At a bustling health center on the outskirts of Maputo, Mozambique, nearly 8,000 patients living with HIV receive care and treatment. Despite the high volume, the health facility did not have a CD4 machine on-site for measuring the level of immuno-suppression in HIV patients. Blood samples had to be transported to a nearby hospital for analysis. Test results were frequently misplaced and delayed, sometimes for months. One of these patients—Jorge—had to return to the health center three times in October of 2015 to repeat his blood draw. Each time, he arrived by 6:30 am and, weak as he was, waited in line for more than four hours.
Both patients and a number of the center’s medical staff were frustrated by the situation. “I felt as though I was doing a real disservice to my patients—that I was unable to provide quality care in the absence of a CD4 history,” said one technician. “It was impossible to get results back, even for those who were gravely ill.”
One morning in October 2015, a group of six patients living with HIV approached Namati’s health advocate, Abudo, in the waiting area outside the HIV clinic. All of their CD4 results were missing. They asked for Abudo’s help in tracking them down.
The following week, Abudo, together with two of the patients, met with the head of the health center. They voiced their concern that the transport of blood samples and results was becoming increasingly disorganized. The head of the health center agreed and sympathized. She showed them a copy of a request she had submitted to district health management nearly two months earlier asking for a CD4 machine to be installed permanently at the facility. She had not received a response.

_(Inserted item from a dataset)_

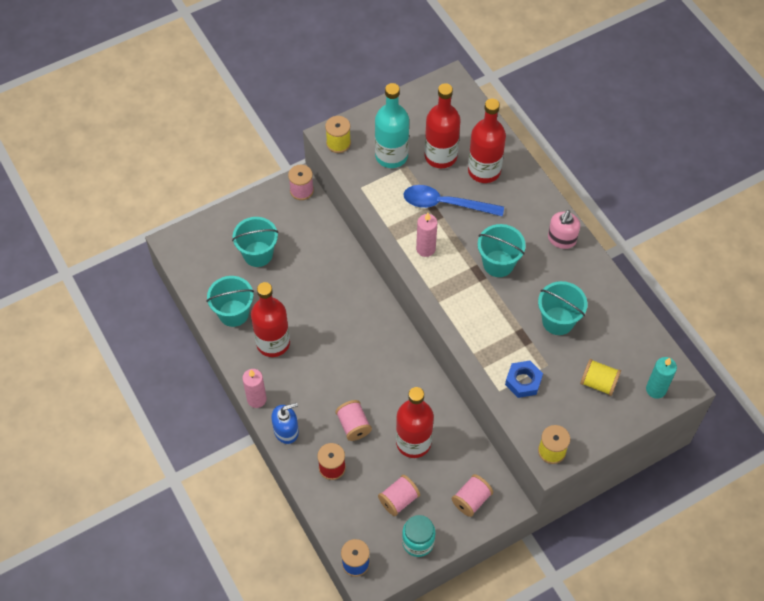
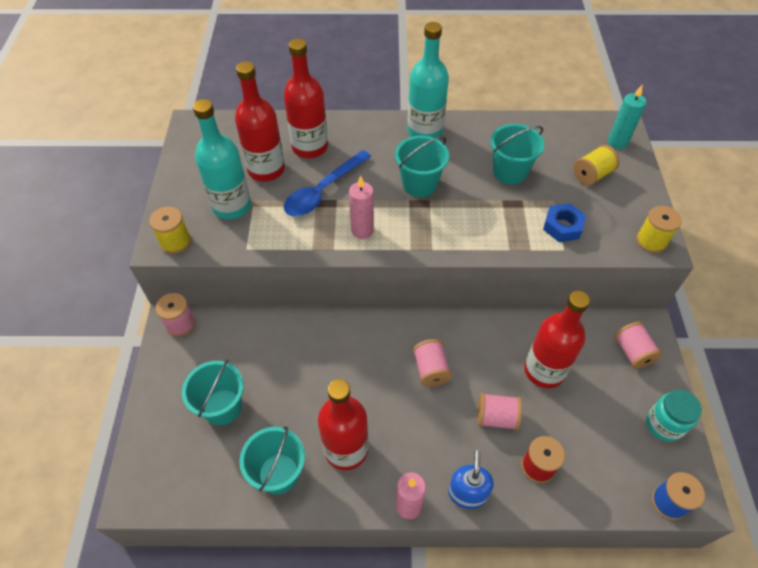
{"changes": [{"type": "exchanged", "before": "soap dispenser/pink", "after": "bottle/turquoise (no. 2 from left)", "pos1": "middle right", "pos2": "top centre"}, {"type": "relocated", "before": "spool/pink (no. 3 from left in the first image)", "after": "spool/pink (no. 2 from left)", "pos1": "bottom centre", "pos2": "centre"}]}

Abudo brought the case to Namati’s Right to Health program officer, Ofélia. They discussed the situation and decided that the appropriate next step was to request a meeting with the district director of health.
At the meeting, they spoke about the impact the delayed test results were having on patients’ lives, including money spent, time wasted, and increased illness. The district director agreed that given the high patient volume at the facility, a CD4 machine was justified, but in light of many competing priorities, she could not say when it would be procured.
Abudo and Ofélia were not to be deterred. As an interim solution, Abudo collaborated with the head of the health center to improve management of blood samples and results by introducing a logbook and limiting responsibility for transport and documentation to one driver who was trained and supported to take on this task. Patients and providers at the health center soon noticed marked improvements. Meanwhile, Ofélia continued to advocate at the district level for a CD4 machine, and in March 2016 a machine was delivered to the health center.
Jorge – the patient who had to return three times to have his blood drawn – was one of the 8,000 who benefitted from the arrival of the machine. “In the past, it was very difficult for me,” he recalled. “I live more than 20 kilometers from here. I was very weak, and it was not easy for me to get here every day to check on my results. I wanted to abandon treatment. Today, things are different. The care I get is much better. I know that when I come here I will have my results immediately.”